Article 14 of the Law of 6 July 1989 provides that the lease is automatically transferred to the spouse, cohabitant, partner of pacs, but also to the descendants and ascendants who had been living with him for at least one year before the date of death.

In this case, the persons concerned must notify the owner of their status and of the continuation of the lease for their benefit. This information must be materialized in writing, justifying if necessary in an unequivocal way a community of life and we would advise you to privilege the act of a bailiff.

 

Special attention in the case of low-rent housing: in the case of a HLM, the beneficiaries of the transfer must obviously meet the requirements for the allocation of housing.

 

The death of the tenant holding a furnished lease :

 

Unlike naked rentals, furnished rentals are not resolved by the death of the tenant. Therefore, the lease is transferred to the heirs automatically, without their having to give notice of their wish to exercise the option.

 

The quid pro quo is therefore that the heirs who do not wish to benefit from the transfer of the lease must give notice in the same form as the tenant... simply because they have become tenants. 

Again, we can only advise you to call upon the security of the bailiff's act. Indeed, a registered letter is only of value if it is precisely written and if its addressee is going to collect it, which you only know 15 to 20 days later .

 

The tenant without heirs:

 

Sometimes the deceased tenant has no known heirs.
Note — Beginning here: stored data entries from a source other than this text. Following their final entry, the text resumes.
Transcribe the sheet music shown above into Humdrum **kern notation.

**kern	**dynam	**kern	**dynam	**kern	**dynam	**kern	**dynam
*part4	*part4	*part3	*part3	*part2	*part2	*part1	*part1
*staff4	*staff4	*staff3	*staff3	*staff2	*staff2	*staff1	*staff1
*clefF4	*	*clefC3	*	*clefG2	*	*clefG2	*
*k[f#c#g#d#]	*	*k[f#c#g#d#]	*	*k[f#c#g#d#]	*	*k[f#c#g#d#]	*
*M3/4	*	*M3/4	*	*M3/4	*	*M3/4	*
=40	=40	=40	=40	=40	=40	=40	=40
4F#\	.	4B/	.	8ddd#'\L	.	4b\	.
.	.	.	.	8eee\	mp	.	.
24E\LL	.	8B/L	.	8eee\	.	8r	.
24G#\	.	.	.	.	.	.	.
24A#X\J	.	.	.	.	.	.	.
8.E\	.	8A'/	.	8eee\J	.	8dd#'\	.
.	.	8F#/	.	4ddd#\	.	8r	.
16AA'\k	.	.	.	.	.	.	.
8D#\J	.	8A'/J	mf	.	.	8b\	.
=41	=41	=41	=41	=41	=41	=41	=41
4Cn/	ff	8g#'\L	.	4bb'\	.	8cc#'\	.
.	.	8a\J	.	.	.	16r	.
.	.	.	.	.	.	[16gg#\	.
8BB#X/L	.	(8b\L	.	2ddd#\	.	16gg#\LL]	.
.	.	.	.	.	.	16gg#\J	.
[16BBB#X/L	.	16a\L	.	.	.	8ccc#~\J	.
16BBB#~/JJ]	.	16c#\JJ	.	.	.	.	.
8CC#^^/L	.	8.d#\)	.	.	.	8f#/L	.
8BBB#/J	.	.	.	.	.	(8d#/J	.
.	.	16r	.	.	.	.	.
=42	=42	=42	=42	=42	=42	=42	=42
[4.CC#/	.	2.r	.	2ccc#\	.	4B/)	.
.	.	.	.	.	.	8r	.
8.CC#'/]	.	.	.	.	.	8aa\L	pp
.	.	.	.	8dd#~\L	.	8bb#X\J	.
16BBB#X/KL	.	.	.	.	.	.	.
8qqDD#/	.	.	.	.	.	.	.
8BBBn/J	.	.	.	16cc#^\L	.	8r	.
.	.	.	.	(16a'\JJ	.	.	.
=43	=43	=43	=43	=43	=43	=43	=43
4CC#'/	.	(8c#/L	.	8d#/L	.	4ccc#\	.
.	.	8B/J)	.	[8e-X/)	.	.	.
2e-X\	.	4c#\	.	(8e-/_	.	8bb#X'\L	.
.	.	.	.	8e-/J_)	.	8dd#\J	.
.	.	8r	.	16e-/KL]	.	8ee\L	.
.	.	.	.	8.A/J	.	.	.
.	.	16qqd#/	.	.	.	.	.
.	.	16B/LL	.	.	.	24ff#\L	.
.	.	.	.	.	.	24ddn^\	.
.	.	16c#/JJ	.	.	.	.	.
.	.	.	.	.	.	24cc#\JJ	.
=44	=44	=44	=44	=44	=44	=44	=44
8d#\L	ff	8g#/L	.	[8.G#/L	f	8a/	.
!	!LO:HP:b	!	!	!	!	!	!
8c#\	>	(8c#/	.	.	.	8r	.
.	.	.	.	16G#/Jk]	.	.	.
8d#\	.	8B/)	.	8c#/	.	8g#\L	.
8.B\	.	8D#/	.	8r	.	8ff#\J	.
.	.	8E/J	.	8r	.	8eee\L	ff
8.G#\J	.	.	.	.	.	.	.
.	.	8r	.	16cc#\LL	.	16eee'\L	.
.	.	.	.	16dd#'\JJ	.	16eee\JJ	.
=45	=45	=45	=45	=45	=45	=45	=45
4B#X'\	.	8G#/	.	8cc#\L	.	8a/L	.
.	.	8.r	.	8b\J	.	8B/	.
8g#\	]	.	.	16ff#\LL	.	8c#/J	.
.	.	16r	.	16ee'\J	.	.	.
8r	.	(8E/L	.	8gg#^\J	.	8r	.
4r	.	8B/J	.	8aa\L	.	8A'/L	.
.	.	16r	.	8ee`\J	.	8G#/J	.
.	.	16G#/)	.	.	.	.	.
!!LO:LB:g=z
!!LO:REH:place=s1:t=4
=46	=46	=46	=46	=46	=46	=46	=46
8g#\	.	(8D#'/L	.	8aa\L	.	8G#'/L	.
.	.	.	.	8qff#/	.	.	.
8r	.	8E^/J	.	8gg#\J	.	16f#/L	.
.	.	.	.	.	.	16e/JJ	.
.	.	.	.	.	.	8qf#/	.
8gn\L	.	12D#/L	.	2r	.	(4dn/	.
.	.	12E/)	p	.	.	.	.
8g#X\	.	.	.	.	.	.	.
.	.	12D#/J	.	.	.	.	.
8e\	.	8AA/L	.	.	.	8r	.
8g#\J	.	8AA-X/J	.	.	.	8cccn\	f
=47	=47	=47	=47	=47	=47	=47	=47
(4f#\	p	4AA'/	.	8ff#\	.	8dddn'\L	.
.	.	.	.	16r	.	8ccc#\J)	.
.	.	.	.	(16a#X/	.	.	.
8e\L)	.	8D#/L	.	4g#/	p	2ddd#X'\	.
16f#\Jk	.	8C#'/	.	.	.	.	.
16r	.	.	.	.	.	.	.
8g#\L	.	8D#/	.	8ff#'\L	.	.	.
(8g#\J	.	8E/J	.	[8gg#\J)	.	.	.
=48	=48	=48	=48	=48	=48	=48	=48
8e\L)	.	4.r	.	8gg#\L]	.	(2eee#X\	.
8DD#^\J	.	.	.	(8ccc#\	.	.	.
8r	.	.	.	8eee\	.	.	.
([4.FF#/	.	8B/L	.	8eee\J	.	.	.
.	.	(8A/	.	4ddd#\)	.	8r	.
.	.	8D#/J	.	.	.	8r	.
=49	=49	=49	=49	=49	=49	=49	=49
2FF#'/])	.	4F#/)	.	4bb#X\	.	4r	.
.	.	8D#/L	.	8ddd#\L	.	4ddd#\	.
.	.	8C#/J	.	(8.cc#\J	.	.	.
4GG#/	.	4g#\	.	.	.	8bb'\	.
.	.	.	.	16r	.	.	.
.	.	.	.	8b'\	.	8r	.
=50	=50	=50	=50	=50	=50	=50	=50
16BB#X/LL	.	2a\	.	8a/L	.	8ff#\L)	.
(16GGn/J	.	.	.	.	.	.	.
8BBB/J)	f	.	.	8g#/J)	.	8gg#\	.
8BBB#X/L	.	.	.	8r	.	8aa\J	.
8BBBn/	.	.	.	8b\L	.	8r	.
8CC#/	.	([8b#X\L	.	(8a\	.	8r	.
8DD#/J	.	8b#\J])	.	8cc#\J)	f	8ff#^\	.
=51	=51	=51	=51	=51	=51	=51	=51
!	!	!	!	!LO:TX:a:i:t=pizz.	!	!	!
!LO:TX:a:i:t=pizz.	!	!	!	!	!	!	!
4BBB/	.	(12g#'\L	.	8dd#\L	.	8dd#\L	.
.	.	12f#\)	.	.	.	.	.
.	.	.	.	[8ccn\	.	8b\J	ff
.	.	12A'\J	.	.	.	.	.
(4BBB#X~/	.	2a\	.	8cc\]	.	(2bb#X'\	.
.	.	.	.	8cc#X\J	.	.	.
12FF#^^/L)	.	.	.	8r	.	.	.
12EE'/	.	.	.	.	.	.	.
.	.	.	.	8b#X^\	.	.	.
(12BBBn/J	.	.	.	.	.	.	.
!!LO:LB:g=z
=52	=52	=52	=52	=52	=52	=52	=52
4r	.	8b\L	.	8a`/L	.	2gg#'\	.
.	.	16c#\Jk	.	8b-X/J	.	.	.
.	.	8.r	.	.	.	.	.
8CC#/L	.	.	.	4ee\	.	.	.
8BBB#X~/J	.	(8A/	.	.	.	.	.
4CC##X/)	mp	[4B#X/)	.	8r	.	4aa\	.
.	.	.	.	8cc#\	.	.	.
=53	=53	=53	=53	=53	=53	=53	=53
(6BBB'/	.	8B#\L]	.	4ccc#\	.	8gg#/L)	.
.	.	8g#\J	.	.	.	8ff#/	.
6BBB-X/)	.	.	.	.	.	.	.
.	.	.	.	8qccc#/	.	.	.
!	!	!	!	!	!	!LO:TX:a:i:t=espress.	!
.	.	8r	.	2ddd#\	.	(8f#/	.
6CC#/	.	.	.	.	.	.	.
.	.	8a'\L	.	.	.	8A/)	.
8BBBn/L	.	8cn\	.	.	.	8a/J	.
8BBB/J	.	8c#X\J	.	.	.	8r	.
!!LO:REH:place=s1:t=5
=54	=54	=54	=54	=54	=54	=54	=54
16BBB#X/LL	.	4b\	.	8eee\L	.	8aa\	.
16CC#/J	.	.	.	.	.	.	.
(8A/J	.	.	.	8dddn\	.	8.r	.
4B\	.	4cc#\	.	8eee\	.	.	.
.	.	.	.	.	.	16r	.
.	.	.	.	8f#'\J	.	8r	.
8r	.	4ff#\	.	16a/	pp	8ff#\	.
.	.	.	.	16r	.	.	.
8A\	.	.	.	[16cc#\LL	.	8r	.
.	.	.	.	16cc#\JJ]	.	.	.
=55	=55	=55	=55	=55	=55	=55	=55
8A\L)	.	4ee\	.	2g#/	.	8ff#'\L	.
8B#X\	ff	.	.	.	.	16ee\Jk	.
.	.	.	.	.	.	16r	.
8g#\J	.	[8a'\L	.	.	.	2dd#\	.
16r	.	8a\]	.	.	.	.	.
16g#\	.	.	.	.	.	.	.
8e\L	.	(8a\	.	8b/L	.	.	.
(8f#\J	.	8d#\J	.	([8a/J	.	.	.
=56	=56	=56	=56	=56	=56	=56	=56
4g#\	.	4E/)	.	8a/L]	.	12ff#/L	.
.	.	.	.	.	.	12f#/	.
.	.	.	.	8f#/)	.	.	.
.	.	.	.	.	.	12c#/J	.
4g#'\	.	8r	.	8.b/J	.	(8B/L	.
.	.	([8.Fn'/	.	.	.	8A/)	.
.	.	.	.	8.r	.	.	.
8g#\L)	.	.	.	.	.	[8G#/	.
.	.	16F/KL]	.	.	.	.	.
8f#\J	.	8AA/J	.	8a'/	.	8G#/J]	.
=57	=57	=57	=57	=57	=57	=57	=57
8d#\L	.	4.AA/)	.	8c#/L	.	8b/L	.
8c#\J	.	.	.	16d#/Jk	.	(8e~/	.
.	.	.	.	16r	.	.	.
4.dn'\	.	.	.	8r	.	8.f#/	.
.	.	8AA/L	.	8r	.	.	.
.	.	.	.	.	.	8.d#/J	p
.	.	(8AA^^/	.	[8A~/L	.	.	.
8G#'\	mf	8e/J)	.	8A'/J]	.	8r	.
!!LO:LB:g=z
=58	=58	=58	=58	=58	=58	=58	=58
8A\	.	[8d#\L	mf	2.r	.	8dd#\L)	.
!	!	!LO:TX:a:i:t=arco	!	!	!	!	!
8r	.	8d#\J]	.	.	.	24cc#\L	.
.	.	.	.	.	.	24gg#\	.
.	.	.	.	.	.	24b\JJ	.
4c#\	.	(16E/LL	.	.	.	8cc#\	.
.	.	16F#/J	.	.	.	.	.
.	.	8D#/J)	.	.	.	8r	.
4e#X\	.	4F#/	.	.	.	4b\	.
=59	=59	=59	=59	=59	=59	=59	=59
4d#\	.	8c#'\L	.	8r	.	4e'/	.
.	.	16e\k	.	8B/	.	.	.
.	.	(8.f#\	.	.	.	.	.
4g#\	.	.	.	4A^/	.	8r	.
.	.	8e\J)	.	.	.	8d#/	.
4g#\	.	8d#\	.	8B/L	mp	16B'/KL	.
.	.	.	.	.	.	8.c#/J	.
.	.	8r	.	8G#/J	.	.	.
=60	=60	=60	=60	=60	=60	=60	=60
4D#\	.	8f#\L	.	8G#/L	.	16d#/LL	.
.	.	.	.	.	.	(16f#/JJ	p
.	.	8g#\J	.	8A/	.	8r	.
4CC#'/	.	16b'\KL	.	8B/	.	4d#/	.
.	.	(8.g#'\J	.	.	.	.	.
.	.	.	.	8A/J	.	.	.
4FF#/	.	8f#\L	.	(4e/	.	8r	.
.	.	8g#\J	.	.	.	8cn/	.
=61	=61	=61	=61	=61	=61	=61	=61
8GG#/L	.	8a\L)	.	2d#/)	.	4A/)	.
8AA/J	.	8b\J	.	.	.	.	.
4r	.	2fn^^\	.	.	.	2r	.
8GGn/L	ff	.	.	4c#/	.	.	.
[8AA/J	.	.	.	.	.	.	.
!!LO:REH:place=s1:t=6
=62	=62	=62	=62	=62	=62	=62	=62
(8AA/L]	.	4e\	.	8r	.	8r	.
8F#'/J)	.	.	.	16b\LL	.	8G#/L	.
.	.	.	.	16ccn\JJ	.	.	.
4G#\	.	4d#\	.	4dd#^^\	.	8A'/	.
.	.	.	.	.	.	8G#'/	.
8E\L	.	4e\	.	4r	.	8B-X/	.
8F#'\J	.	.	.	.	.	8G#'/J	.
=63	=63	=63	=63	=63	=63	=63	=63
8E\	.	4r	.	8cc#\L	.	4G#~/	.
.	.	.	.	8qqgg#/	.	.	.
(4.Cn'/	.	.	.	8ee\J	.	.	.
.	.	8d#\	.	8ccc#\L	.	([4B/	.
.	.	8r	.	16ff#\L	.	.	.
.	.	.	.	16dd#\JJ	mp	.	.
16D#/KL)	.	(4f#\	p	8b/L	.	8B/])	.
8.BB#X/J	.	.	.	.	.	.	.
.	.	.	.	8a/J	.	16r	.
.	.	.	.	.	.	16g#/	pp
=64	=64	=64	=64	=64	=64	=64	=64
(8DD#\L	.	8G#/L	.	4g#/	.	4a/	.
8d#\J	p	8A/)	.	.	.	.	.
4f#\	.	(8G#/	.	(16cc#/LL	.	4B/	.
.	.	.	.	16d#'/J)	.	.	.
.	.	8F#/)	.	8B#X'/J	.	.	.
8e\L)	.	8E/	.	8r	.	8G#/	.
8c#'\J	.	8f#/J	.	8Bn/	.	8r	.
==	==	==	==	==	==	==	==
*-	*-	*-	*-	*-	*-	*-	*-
We are in the case of what is known as a vacant estate.

 

This case is provided for in Article 809 of the Civil Code, which states that the estate is vacant if :

  • no one claims the estate and there is no known heir;
  • there are known heirs but all have renounced the estate;
  • there are known heirs but none of them has accepted the succession, either tacitly or expressly, at the end of a period of 6 months from the opening of the succession.

In this case, it is possible that the dwelling may remain cluttered with the deceased's belongings for several months.

 

In order to prevent your property from being immobilised and to prevent the estate's services from remaining immobilised while they carry out their day-to-day management aimed at valuing the deceased's assets, the owner is one of the persons who can request that protective measures be taken; these may include the removal of the deceased tenant's belongings. 

 

Without going into the details of the procedure by a bailiff concerning vacant estates, let us simply recall that the bailiff is appointed by the court on simple request in order to take protective measures which are in particular the placing of seals, the descriptive state of the movable goods or the drawing up of a report of failure to act, but also the removal of furniture. 

 

This possibility is offered by article 1324 of the code of civil procedure, which provides that the judicial officer unseals the seals previously affixed, and assists with the removal. 

 

It is the practice of our office to make such requests and to assist in the removal of property, taking minutes of them. 

The rapidity of our intervention allows the owner to recover the property quickly.